Sunday, 10 December 2017

Useful accessory: Nooelec Adapter Kit

A solution for most scenarios and antenna connectors, officially called "Nooelec SMA Adapter Connectivity Kit", a plastic box with lots of shiny connectors:

Costs US$19.95  on official Nooelec website or on Amazon USA, had it in a week from the States to Europe for free as a review sample (disclaimer).

Who is this for?

Any radio lover who needs to connect different bits and pieces to radio receivers, accessories, paraphernalia and antennas, or vice versa, because the industry still haven't settled on one connector standard.

What you get

Sturdy closeable plastic box with eight compartments and fold-down latch, all 100 kg / 220 lbs of yours stood on it one-legged and didn't budge, carried box around for weeks and didn't open once. Internal dividers enable custom partitioning, no idea what purpose flimsy bit with hole serves, maybe if you're climbing a sheer wall and want to attach it to a rope? sign on top is mentally reassuring, writing what's what on each compartment might be a good idea - I had a rough idea what purpose a particular connector serves, but neighbor Jane wouldn't have a clue.
All connectors end up in SMA male termination, which is the most common on quality SDR gear, so it's possible to connect any equipment, such as Nooelec SMArt / v.3 / SDRPlay RSP / AirSpy / whatever with SMA female sticking out.

Female N-connector: Chunky pro level equipment uses N-connectors, like transmitters and antennas in the kiloWatt range.

Female F-connector: Standard for TV in the USA, satellite and cable TV and internet modems in Europe, widespread around the world.

Great fan of this standard as easiest to assemble at home, plugs are cheap as chips at any electrical shop.

SO 239: Relic from WW2, oldtimers with tabletop HF transceivers or CB equipment might need it. Not using it at the moment, love the fact it's included, because any CB magnetic mount (or similar gear found for cheap) could be easily utilized.

BNC adapter: also known as bajonet mount, push and twist, for instance, use with scanner antennas (in image below).

For an at-home setup, CCTV T-junctions and coax notches based on BNC connectors work extremely well as a poor man's bandpass filter.

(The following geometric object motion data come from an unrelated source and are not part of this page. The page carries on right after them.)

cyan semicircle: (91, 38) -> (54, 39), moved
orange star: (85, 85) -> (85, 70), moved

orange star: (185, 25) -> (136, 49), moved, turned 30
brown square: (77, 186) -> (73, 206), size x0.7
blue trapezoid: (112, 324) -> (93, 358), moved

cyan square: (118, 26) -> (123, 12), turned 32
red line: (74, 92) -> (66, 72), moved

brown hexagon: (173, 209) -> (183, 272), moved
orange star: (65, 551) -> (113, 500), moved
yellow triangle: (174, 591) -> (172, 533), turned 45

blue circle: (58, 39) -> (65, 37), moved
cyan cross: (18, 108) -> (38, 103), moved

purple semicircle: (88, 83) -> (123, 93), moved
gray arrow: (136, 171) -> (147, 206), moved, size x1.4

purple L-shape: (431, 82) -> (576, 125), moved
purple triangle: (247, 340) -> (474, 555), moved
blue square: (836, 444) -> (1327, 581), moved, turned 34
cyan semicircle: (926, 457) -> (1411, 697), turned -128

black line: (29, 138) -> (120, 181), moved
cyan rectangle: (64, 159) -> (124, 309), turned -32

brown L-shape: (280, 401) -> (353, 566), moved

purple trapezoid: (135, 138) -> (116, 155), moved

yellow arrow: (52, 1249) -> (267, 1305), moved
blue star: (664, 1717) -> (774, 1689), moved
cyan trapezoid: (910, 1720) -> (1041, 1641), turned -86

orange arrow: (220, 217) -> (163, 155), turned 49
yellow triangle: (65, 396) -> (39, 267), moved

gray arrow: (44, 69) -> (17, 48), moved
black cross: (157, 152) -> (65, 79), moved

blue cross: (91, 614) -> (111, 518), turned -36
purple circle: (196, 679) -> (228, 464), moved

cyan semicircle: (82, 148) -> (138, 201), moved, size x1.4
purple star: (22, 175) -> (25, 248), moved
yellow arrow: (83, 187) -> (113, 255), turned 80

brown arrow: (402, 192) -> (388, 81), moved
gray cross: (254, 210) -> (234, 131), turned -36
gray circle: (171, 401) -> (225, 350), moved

MCX: SMA Male to MCX Female, so if you got an old antenna mount, it can be used with the latest gear:

PAL: TV standard in Europe and in many parts of the world - use store-bought antennas easily.

PAL is extremely easy to work with due to size and no-brainer one-hand push-in movement.
RP SMA: RP means Reverse Polarity, easier to explain with an image:

Reverse Polarity often catches out beginners as they wish to use WiFi antennas with dongles without any success - inserting a 4mm coax center inbetween is a solution, but the proper adapter will be less hassle:

Male SMA barrel: Standard to connect any SMA to any other SMA gear, priceless when you want two otherwise useless doorstops to work in harmony.


Tried all connectors with multiple antennas / LNAs / receivers and all functioned flawlessly. Personal sidenote: I use Nooelec connectors for over two years and not one malfunction ever, so got no doubts this kit will serve me into 2020 easily.

Barrel or pigtail?

Barrel adapters, like the contents of this kit, have less points of failure and less signal loss due to no coax cable used. Pigtails are more flexible, easier to screw on / off, but cost more.
Depends on what you wanna do: for a fixed setup when components are not moved around, like ADS-B testing, I prefer barrel connectors. For on-the-road use, pigtails are clear winners due to less stress on connectors and PCB mounting points.

Competitors and value for money offers a 6-piece set for $15 without a box or quite a few alternatives, haven't tested them, so can't comment. Seriously doubt that these connectors / adapters are markedly different from other offerings on the market, try searching eBay for "SMA adapter kit", results will look identical with prices hovering around the 1.50- 3 dollar mark per piece with shipping from China, or six to eight piece kits for around 10-15 USD can be had.
8 adapters in a plastic box for $20 from a trusted brand is reasonable.
Look into what you need, examine photos above to identify you dongle / antennas / gear, think about future prospects.

Would I spend my own money on this?

Yes. Flexibility is the name of the game, especially if you've amassed an antenna connection, and it's eventually cheaper and easier to have one box that enables otherwise useless bits and pieces to function.